The records that follow are to be transcribed in full, leaving out each picture.

[Plain-text document sources]
########################################

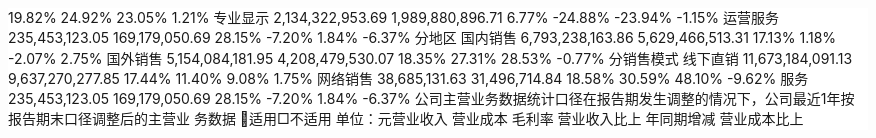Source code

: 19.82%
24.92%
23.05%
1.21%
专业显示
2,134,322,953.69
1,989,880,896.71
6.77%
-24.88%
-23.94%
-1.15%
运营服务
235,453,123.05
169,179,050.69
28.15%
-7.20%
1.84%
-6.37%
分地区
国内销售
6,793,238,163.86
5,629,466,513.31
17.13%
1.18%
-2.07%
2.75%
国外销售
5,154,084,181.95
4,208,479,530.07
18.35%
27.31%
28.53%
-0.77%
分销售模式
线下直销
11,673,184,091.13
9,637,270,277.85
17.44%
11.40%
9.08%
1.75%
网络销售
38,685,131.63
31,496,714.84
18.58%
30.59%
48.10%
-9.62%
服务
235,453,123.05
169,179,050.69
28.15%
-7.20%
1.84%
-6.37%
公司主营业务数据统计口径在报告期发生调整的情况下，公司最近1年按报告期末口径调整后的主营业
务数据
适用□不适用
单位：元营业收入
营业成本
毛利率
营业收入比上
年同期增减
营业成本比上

########################################

*Answer below*.
Source code

: 19.82%
24.92%
23.05%
1.21%
专业显示
2,134,322,953.69
1,989,880,896.71
6.77%
-24.88%
-23.94%
-1.15%
运营服务
235,453,123.05
169,179,050.69
28.15%
-7.20%
1.84%
-6.37%
分地区
国内销售
6,793,238,163.86
5,629,466,513.31
17.13%
1.18%
-2.07%
2.75%
国外销售
5,154,084,181.95
4,208,479,530.07
18.35%
27.31%
28.53%
-0.77%
分销售模式
线下直销
11,673,184,091.13
9,637,270,277.85
17.44%
11.40%
9.08%
1.75%
网络销售
38,685,131.63
31,496,714.84
18.58%
30.59%
48.10%
-9.62%
服务
235,453,123.05
169,179,050.69
28.15%
-7.20%
1.84%
-6.37%
公司主营业务数据统计口径在报告期发生调整的情况下，公司最近1年按报告期末口径调整后的主营业
务数据
适用□不适用
单位：元营业收入
营业成本
毛利率
营业收入比上
年同期增减
营业成本比上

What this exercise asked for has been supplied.